Ghosts, goblins, and … raisins? There’s a lot for your veterinary patients to fear during America’s spookiest holiday.
While parental fears about razorblade-ridden chocolate and poisoned candy apples have mostly subsided in recent years, pet owners should still be concerned on Halloween. That’s because there are plenty of ways for pets to find trouble—particularly if left alone with a bag full of goodies.
Here are the biggest Halloween pet hazards to watch out for, courtesy of Pet Poison Helpline. Pass on the information to your clients, and you might just avoid any Halloween-related emergencies this year.
Why it’s dangerous: Chocolate is more poisonous to pets than any other candy. Chocolate contains methylxanthines, chemicals similar to caffeine that can quickly sicken dogs. In general, the darker the chocolate, the more poisonous it is.
What to watch for: Symptoms in dogs that have ingested chocolate include vomiting, diarrhea, lethargy or agitation, increased thirst, an elevated heart rate, and, in severe cases, seizures.
Why it’s dangerous: It’s hard enough for a human to stop at just one piece of candy, so imagine how difficult it is for a pet. Large ingestions of sugary, high-fat candy can lead to pancreatitis, which may not show up for two to four days after the pet ingests the candy.
What to watch for: Pets that have ingested candy may show signs such as decreased appetite, vomiting, diarrhea, lethargy, abdominal pain, and even kidney failure or organ damage.
Why they’re dangerous: The candy itself isn’t the only threat.
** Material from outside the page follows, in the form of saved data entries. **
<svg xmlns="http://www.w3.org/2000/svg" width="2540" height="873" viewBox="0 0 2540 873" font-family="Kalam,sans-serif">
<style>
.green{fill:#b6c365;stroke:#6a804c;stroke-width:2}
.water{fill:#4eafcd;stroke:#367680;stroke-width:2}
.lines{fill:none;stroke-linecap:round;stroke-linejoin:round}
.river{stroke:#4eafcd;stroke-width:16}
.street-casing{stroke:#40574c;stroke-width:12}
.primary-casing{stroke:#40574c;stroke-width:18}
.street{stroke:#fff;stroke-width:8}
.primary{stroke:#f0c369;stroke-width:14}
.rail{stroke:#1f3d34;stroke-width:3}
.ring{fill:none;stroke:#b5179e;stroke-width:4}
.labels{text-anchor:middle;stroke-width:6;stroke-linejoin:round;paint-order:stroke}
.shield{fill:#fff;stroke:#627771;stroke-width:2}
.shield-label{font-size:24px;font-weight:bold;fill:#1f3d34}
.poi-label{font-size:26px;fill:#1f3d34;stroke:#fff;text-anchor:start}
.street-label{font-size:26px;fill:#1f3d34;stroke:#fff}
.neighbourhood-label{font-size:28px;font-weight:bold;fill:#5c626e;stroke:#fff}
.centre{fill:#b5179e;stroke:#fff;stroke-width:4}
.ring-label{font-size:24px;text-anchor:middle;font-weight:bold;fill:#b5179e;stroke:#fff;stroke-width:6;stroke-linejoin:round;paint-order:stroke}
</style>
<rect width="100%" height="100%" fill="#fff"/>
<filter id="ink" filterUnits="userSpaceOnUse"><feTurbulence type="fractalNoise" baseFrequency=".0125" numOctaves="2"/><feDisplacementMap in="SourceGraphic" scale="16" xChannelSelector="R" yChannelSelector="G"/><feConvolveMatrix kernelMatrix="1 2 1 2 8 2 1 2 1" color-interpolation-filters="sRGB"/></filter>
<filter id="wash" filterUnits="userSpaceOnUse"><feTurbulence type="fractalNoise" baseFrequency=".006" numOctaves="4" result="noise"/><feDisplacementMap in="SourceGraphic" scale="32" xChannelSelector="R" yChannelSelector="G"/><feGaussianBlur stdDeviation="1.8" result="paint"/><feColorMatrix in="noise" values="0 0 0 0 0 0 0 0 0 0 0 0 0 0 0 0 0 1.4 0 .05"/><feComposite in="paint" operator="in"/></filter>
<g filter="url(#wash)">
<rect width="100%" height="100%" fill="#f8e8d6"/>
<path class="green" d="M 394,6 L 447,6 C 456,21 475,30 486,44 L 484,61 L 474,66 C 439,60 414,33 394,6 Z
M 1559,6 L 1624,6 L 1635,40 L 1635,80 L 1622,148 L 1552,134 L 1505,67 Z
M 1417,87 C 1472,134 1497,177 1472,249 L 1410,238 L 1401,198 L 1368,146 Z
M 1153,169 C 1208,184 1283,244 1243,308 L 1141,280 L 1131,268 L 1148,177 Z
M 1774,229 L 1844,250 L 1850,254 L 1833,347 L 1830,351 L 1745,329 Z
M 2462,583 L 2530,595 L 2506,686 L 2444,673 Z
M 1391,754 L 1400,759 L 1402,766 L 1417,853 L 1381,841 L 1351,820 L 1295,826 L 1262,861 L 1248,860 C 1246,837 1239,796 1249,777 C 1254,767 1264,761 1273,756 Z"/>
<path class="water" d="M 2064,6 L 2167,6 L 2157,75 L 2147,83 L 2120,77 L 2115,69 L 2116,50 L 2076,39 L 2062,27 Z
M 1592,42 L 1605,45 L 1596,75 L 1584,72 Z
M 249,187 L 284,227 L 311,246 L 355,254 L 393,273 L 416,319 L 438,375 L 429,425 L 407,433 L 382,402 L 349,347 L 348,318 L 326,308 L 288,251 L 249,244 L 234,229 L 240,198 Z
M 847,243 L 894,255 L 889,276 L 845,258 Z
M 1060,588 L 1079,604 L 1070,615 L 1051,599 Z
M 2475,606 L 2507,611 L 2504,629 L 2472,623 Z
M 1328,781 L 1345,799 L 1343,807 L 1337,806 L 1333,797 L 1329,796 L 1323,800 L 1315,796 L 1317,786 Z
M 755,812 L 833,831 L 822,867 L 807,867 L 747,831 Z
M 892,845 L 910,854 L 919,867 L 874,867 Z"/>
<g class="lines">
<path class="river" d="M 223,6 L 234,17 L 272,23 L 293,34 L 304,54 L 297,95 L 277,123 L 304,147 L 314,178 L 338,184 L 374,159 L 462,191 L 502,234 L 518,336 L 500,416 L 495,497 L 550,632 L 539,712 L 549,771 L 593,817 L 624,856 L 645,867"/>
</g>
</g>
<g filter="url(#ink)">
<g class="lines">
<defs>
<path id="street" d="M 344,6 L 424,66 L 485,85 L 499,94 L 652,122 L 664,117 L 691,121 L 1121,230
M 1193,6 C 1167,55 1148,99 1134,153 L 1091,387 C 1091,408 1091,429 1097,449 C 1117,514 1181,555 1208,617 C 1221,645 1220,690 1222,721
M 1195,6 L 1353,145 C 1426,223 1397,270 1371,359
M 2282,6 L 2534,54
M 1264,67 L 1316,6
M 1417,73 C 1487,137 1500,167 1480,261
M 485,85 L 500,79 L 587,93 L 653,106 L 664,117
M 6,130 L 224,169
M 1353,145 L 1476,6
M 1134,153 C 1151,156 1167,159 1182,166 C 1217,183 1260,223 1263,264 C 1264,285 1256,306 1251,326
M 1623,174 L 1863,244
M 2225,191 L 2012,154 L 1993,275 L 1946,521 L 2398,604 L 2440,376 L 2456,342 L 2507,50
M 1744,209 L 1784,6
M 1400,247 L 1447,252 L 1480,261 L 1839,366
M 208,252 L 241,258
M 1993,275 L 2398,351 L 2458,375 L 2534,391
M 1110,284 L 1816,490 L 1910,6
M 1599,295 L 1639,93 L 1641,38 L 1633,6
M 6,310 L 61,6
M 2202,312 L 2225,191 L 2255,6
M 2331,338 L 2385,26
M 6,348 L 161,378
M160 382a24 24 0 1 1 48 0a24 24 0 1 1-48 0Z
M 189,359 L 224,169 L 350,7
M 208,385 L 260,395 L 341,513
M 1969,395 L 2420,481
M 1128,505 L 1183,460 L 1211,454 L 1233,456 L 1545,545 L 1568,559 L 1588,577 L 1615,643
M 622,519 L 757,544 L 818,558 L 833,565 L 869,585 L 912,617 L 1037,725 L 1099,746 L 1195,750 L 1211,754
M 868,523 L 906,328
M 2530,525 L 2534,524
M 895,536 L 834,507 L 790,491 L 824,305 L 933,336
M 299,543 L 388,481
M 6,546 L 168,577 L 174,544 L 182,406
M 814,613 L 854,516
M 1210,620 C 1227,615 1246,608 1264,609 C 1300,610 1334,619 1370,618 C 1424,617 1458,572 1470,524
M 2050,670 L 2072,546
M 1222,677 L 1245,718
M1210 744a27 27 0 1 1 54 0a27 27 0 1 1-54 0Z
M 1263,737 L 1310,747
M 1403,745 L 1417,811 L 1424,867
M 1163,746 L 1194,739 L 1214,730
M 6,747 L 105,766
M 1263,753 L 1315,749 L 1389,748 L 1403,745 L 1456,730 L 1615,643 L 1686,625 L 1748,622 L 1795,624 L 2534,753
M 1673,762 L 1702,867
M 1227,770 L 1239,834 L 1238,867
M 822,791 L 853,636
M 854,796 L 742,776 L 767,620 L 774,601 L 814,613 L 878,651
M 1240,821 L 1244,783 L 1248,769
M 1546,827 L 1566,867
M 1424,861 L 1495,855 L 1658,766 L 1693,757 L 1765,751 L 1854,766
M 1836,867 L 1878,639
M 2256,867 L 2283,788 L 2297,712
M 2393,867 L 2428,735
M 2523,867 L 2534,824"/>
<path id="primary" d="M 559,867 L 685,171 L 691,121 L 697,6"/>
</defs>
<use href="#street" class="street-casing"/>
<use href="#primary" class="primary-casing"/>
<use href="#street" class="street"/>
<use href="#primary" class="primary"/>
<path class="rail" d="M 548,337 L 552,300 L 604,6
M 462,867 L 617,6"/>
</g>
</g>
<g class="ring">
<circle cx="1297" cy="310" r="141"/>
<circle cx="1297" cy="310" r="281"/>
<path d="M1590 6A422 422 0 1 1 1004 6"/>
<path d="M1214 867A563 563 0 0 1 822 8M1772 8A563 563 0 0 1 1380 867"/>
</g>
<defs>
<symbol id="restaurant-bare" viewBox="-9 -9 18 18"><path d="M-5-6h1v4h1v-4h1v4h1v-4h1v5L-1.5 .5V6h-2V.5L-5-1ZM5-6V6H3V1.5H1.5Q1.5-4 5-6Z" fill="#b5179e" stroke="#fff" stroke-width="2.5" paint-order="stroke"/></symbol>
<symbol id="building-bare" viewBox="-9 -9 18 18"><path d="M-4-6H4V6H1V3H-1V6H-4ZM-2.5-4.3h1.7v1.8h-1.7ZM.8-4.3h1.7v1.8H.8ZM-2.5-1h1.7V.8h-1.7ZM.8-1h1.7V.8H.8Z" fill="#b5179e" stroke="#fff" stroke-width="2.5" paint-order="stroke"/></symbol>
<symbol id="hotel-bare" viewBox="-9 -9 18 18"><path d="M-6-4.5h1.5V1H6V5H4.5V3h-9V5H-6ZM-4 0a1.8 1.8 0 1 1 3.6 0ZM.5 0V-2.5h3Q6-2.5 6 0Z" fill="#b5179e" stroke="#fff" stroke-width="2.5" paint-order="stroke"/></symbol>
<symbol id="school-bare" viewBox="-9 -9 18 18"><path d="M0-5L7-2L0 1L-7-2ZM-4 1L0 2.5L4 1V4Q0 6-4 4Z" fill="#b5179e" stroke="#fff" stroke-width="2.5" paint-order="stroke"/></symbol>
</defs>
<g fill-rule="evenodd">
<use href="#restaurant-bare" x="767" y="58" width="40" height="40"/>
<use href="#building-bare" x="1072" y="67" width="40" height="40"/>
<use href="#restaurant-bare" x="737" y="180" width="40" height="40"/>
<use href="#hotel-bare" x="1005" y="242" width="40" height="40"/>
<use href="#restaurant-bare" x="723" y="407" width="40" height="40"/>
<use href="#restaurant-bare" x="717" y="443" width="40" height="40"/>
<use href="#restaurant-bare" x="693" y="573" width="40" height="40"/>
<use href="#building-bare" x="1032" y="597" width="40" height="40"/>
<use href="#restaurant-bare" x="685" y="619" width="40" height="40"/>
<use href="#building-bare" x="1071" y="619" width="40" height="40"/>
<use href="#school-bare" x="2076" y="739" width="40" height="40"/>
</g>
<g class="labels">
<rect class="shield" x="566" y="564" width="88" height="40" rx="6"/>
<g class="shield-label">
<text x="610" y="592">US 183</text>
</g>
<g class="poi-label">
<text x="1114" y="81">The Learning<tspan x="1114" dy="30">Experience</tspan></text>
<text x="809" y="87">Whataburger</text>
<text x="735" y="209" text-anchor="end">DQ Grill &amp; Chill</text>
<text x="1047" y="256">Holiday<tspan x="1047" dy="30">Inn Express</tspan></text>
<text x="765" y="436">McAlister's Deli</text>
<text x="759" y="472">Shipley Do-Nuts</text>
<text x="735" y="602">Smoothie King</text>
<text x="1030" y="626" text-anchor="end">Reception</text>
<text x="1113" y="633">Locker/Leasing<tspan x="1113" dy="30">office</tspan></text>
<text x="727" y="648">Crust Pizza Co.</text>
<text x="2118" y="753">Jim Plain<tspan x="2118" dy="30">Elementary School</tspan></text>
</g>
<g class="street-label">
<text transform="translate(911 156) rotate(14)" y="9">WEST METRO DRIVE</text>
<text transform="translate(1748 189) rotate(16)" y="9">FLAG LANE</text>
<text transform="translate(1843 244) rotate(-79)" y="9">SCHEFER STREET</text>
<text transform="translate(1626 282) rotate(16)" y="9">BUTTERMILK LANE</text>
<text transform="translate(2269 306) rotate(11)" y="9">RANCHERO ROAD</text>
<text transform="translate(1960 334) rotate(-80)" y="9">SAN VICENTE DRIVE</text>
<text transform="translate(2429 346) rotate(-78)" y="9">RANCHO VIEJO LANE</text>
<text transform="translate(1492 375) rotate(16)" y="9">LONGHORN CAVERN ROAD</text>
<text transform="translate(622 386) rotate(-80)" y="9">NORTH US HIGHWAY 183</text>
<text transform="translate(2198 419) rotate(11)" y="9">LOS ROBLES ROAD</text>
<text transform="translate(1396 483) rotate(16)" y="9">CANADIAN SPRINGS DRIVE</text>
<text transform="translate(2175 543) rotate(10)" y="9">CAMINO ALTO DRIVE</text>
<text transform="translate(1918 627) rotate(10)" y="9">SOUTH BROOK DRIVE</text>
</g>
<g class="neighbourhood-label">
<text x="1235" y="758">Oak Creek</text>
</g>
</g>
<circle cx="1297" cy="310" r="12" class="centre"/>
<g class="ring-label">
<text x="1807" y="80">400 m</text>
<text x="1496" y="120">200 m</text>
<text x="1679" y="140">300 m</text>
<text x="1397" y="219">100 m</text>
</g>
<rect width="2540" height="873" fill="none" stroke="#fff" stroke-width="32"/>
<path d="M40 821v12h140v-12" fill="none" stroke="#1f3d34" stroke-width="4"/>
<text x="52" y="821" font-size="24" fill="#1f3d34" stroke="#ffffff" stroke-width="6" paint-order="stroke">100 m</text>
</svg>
Ingestion of foil and cellophane wrappers can cause life-threatening bowel obstructions, which often require surgical intervention.
What to watch for: Symptoms in pets that have ingested candy wrappers include vomiting, decreased appetite, not defecating, straining to defecate, or lethargy.
Why they’re dangerous: While good-intentioned neighbors may hand out raisins as a healthy alternative to candy, very small amounts of raisins (or grapes) can cause kidney failure in dogs and cats. Some dogs develop idiosyncratic reactions at any dose—in other words, ingesting any amount can cause serious damage.
What to watch for: Pets that have ingested raisins may show signs like vomiting, nausea, decreased appetite, abdominal pain, and severe kidney failure.
GLOW STICKS AND JEWELRY
Why they’re dangerous: Pets love to chew on things they’re not supposed to, and cats in particular seem to love these items. Over the past year, 70 percent of Pet Poison Hotline’s calls relating to glow sticks and jewelry involved cats. In addition to the choking hazard, the contents of glow sticks can cause pain and irritation in the mouth.
What to watch for: Keep an eye out for mouth pain, as well as profuse drooling and foaming at the mouth.
Why they’re dangerous: Your clients may love the costume, but does their pet? Some costumes can cause discomfort in pets, and any metallic beads, snaps, or other small pieces (particularly those made of zinc or lead) can result in serious poisoning if ingested. Finally, don’t ever dye or apply coloring to a pet’s fur, even if the dye is labeled non-toxic to humans.
What to watch for: If clients dress their pets in costumes, teach them to make sure it doesn’t impair the pets’ vision, movement, or air intake.